La respiration des sentiments

Voici ma version d’une technique respiratoire conçue pour vous aider à entrer en contact avec certains sentiments difficiles et, si possible, les désamorcer. Le but n’est pas de se débarrasser de ces sentiments, mais de rediriger l’énergie émotionnelle dans les canaux constructifs.

L’exercice est formé de trois parties, pour l’adapter à vos besoins spécifiques.

Comment l’effectuer :

1ère  partie

  1. Asseyez-vous ou étendez-vous avec la colonne vertébrale bien alignée et soutenue pour avoir un maximum de confort. Assurez-vous que votre gorge, votre mâchoire et vos muscles faciaux sont détendus, tout comme vos épaules, votre poitrine, votre abdomen, votre dos et vos mains. Fermez les yeux, inspirez et expirez doucement par le nez.
  2. Tournez votre attention vers la partie du corps où vous ressentez le plus l’émotion ( par exemple, le cou, l’estomac, les épaules ou la mâchoire).
  3. Dirigez votre souffle vers ces zones, respirez en elles. Inspirez lentement par le nez, doucement et aussi profondément que vous le pouvez sans effort, puis expirez lentement, doucement et complètement sans vous forcer. Maintenez la conscience de l’émotion en respirant. Percevez-la et faites sans peur son expérience.
  4. Répétez les étapes 2 et 3 autant de fois que vous le voulez.
  5. Prenez plusieurs respirations profondes à partir du diaphragme.

2ème partie 

6. Concentrez de nouveau votre attention sur la partie du corps où vous percevez le plus l’émotion. Respirez en elle pendant que vous prenez une inspiration lente, régulière, aisée et profonde.

7. En expirant lentement et doucement, visualisez une émotion pénible ( par exemple la colère, la tristesse, l’amertume, la frustration ou le ressentiment) et sentez-la le plus possible se dissoudre avec le souffle sortant.

8. Répétez les étapes 6 et 7 autant de fois que vous le désirez, ou jusqu’à ce que vous sentiez en vous l’allègement du poids de l’émotion.

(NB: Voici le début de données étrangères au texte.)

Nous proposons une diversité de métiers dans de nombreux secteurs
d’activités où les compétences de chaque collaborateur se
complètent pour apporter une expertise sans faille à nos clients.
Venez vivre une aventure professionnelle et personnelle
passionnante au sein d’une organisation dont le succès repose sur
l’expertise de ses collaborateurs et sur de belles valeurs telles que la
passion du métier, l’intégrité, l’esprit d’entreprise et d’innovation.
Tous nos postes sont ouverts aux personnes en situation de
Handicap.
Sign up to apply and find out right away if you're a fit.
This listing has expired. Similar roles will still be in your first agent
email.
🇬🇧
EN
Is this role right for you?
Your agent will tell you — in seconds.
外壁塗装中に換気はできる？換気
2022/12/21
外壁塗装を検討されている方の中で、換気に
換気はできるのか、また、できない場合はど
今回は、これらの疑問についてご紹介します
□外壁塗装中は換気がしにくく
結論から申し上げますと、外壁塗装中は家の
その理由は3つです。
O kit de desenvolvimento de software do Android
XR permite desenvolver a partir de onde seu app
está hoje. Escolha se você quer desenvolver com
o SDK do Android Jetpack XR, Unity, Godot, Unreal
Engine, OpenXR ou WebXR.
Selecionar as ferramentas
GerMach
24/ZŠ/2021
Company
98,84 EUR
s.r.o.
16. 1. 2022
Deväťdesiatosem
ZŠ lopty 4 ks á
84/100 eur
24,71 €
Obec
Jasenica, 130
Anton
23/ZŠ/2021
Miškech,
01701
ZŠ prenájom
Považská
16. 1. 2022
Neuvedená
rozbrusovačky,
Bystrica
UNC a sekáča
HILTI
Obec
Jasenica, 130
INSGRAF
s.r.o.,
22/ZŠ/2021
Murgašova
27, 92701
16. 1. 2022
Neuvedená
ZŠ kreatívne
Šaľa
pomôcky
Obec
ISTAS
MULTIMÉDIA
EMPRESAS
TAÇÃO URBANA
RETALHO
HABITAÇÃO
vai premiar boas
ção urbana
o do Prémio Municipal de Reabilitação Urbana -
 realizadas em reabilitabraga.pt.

9. Prenez plusieurs profondes respirations à partir du diaphragme.

3ème partie 

10. Essayez maintenant de penser à une émotion agréable ( par exemple le pardon, la bienveillance ou l’affection). Essayez de localiser la partie du corps où vous la ressentez le plus.

11. Respirez dans cette zone par le nez, en prenant une inspiration lente, régulière, confortablement profonde.

12. En expirant lentement, doucement et complètement, visualisez l’envoi de ce sentiment chaleureux vers la personne ou les personnes que vous avez initialement perçues comme étant la source de vos sentiments difficiles, ou vers d’autres aux quels vous avez envie de faire présent de sentiments agréables.

13. Répétez les étapes 11 et 12 autant de fois que vous le désirez, ou jusqu’à  ce que vous éprouviez un sentiment de paix.

Terminez avec quelques profondes respirations à partir du diaphragme. Ouvrez les yeux, étirez-vous si vous en avez envie, avant de reprendre progressivement vos activités habituelles. Respirez régulièrement.